→ **PROBLEM TO SOLVE**
Can you reproduce the space news brief below word for word, in full?

→ **PASSAGE TO READ**

________________________________________

In Today’s Deep Space Extra… Sierra Nevada selects ULA to rocket Dream Chaser to the International Space Station (ISS). NASA announced Wednesday it will study two potential secondary mission spacecraft, one of which could be selected to launch with the agency’s Interstellar Mapping and Acceleration Probe in late 2024.

Human Space Exploration

Private Dream Chaser space plane will ride new Vulcan rocket for NASA cargo launches
Coalition Members in the News – Northrop Grumman, United Launch Alliance
Space.com (8/14): On Wednesday, Sierra Nevada announced it has selected United Launch Alliance (ULA) and the new Vulcan Centaur rocket for launch services for the company’s winged, reusable Dream Chaser spacecraft in resupplying the six person International Space Station (ISS) through 2024. Sierra Nevada is one of three companies selected by NASA in January 2016 to launch cargo to the Space Station under a second phase of Commercial Resupply Services agreements. Sierra Nevada’s initial launch is planned for late 2021. Under the second phase, Northrop Grumman’s Cygnus and SpaceX’s Dragon will continue to launch cargo to the Station as well.

________________________________________

→ **DATA LISTING**
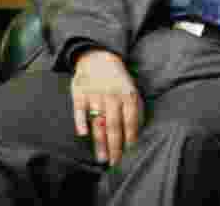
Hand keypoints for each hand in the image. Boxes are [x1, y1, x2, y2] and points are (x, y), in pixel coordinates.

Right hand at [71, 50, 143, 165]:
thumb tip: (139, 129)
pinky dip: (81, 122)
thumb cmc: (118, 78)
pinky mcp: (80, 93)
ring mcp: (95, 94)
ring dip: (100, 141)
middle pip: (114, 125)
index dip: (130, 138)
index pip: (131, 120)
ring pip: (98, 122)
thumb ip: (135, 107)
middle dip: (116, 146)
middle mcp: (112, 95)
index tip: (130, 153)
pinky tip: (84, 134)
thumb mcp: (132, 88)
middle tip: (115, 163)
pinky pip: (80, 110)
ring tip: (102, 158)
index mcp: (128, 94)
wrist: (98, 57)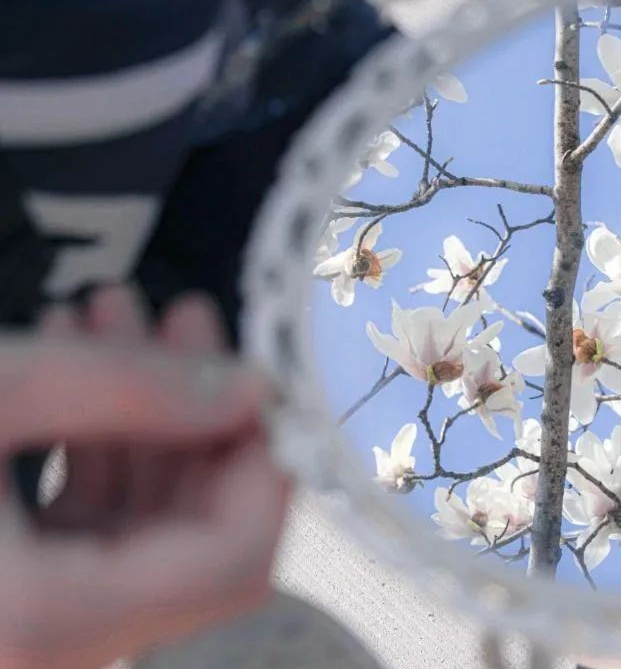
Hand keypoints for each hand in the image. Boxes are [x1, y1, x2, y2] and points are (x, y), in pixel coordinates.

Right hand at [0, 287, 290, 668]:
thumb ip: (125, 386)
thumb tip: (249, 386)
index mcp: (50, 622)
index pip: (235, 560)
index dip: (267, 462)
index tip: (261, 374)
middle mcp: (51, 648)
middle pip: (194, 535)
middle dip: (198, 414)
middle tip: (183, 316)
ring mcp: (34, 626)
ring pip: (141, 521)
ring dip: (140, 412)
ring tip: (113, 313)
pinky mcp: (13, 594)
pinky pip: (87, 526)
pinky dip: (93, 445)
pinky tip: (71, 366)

________________________________________

→ **WRITTEN ANSWER**
In Today’s Deep Space Extra… Sierra Nevada selects ULA to rocket Dream Chaser to the International Space Station (ISS). NASA announced Wednesday it will study two potential secondary mission spacecraft, one of which could be selected to launch with the agency’s Interstellar Mapping and Acceleration Probe in late 2024.

Human Space Exploration

Private Dream Chaser space plane will ride new Vulcan rocket for NASA cargo launches
Coalition Members in the News – Northrop Grumman, United Launch Alliance
Space.com (8/14): On Wednesday, Sierra Nevada announced it has selected United Launch Alliance (ULA) and the new Vulcan Centaur rocket for launch services for the company’s winged, reusable Dream Chaser spacecraft in resupplying the six person International Space Station (ISS) through 2024. Sierra Nevada is one of three companies selected by NASA in January 2016 to launch cargo to the Space Station under a second phase of Commercial Resupply Services agreements. Sierra Nevada’s initial launch is planned for late 2021. Under the second phase, Northrop Grumman’s Cygnus and SpaceX’s Dragon will continue to launch cargo to the Station as well.